Macky Sall candidat à l’ONU : pourquoi sa candidature divise-t-elle le Sénégal ?
L’annonce de la candidature de Macky Sall à la tête des Nations unies a ravivé les tensions au Sénégal. L’ancien président, officiellement retenu par le Burundi pour briguer le poste de secrétaire général de l’ONU, a rencontré le chef de l’État, Bassirou Diomaye Diakhar Faye, à Dakar. Une entrevue qui a provoqué l’indignation des associations représentant les familles des victimes des violences politiques sous son mandat.
Selon les proches de l’ancien dirigeant, sa candidature vise à incarner la voix de l’Afrique au sein des institutions internationales. Entre février 2022 et février 2023, Macky Sall a présidé l’Union africaine, un atout qu’il met en avant pour justifier sa légitimité. Pourtant, cette ambition se heurte à une opposition farouche au Sénégal, où son héritage politique reste controversé.
Un passé politique qui pèse sur sa candidature
Le régime de Macky Sall a été marqué par une répression violente des manifestations de l’opposition entre 2021 et 2024. Officiellement, les mobilisations ont fait plusieurs dizaines de morts, selon les organisations de défense des victimes. Ces événements ont profondément ébranlé la confiance des Sénégalais dans les institutions et alimenté un climat de défiance envers l’ancien président.
Le collectif des familles des martyrs a vivement réagi à l’audience accordée par le président Bassirou Diomaye Diakhar Faye à Macky Sall. Mouhamed Fadel Bodian, porte-parole de ce mouvement, a exprimé son désaccord de manière catégorique : « Nous ne comprenons pas pourquoi le Sénégal apporterait son soutien à un candidat dont le bilan est entaché par des violences meurtrières. »
Boubacar Sèye, président de l’Association des familles des martyrs, a rappelé le coût humain de cette période : « Nous ne pouvons accepter qu’un homme, dont le règne a été synonyme de souffrances pour des centaines de familles, soit présenté comme un ambassadeur de la démocratie. »
Des accusations qui résonnent au sein de la majorité présidentielle
L’opposition à la candidature de Macky Sall n’est pas limitée aux associations de victimes. Guy Marius Sagna, député du parti Pastef, a dénoncé une provocation à l’encontre des victimes des violences politiques. Pour lui, cette rencontre équivaut à une nouvelle insulte : « Offrir une tribune à Macky Sall, c’est effacer une fois de plus le sacrifice des Sénégalais qui ont donné leur vie pour la démocratie. »
Ces déclarations illustrent la fracture qui persiste au sein de la société sénégalaise, où les blessures du passé ne sont pas encore refermées. La question de la réconciliation nationale s’impose comme un défi majeur pour l’actuel gouvernement.
Une course à l’ONU déjà bien engagée
La candidature de Macky Sall s’inscrit dans une compétition internationale intense pour succéder à António Guterres, dont le mandat doit s’achever en décembre 2026. Deux autres noms ont déjà été officiellement soumis : Michelle Bachelet, ex-présidente du Chili, et Rafael Grossi, directeur général de l’Agence internationale de l’énergie atomique.
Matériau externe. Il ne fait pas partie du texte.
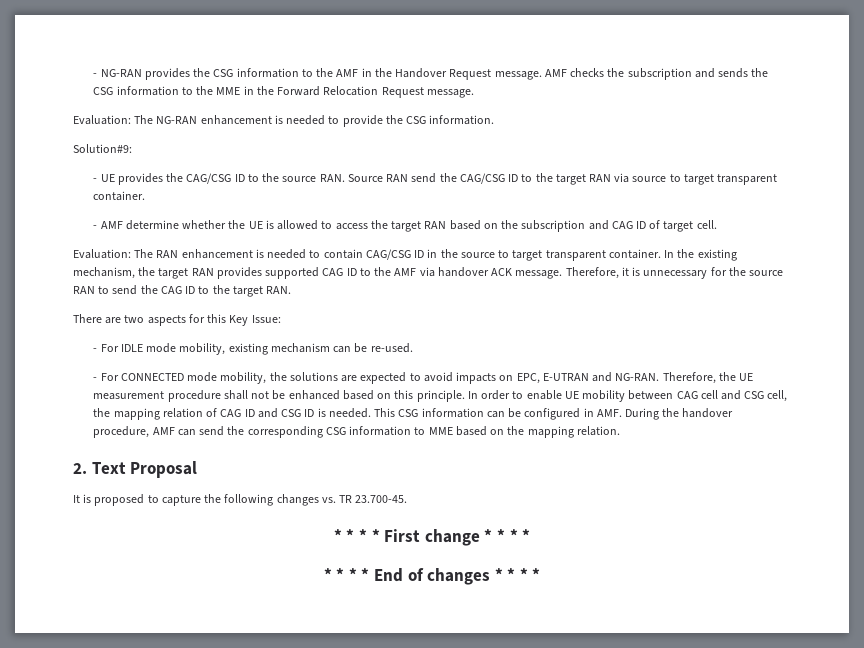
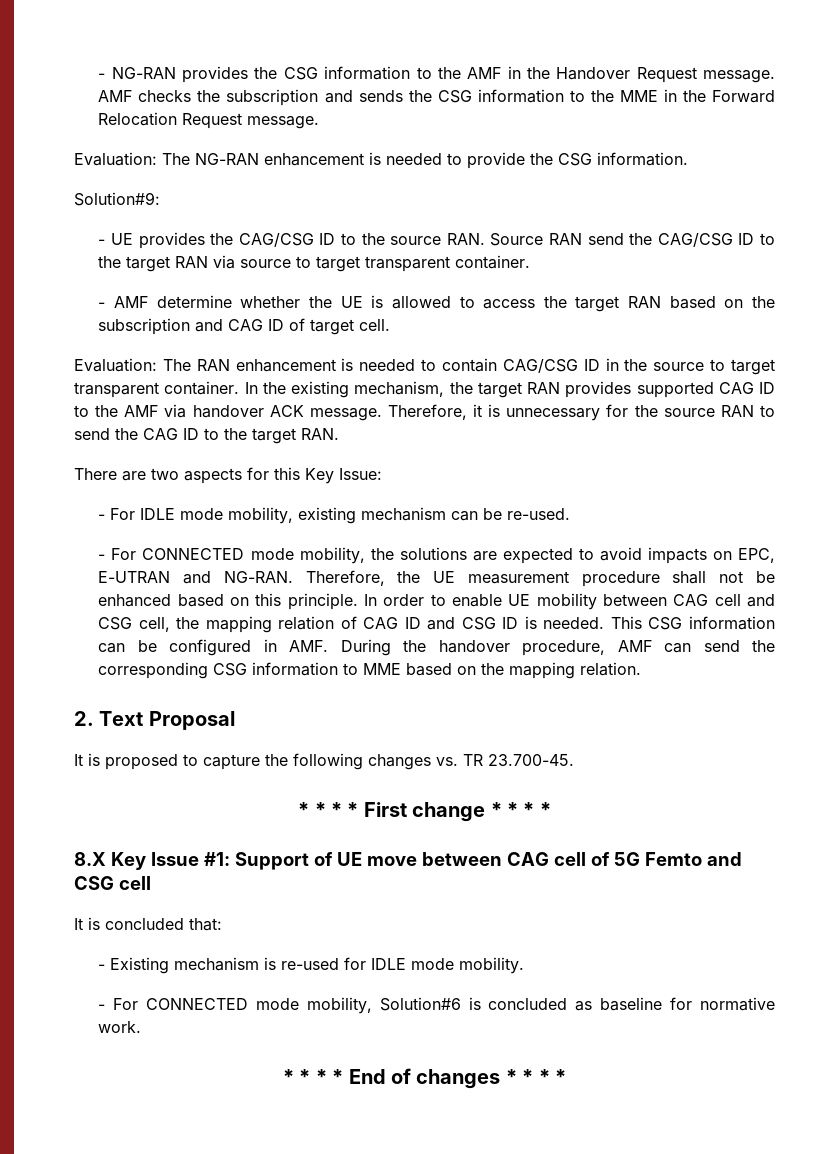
(531, 535) none -> [74,852,742,870] [74,876,151,890] [74,917,222,931] [98,957,525,974] [98,997,775,1014] [98,1021,142,1033] // 8.X Key Issue #1: Support of UE move between CAG cell of 5G Femto and CSG cell // It is concluded that: // - Existing mechanism is re-used for IDLE mode mobility. // - For CONNECTED mode mobility, Solution#6 is concluded as baseline for normative work.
Le Costa Rica a également proposé la candidature de Rebeca Grynspan, ancienne vice-présidente du pays.
Plusieurs États plaident pour une avancée historique : l’élection de la première femme à la tête de l’ONU. Le Conseil de sécurité doit examiner les dossiers avant la fin du mois de juillet. Sa recommandation sera ensuite soumise à l’Assemblée générale, seule instance capable de désigner le nouveau secrétaire général pour un mandat de cinq ans, renouvelable.
Pour Macky Sall, l’enjeu est double : convaincre la communauté internationale de sa légitimité, tout en apaisant les tensions internes au Sénégal. Une mission qui s’annonce particulièrement ardue.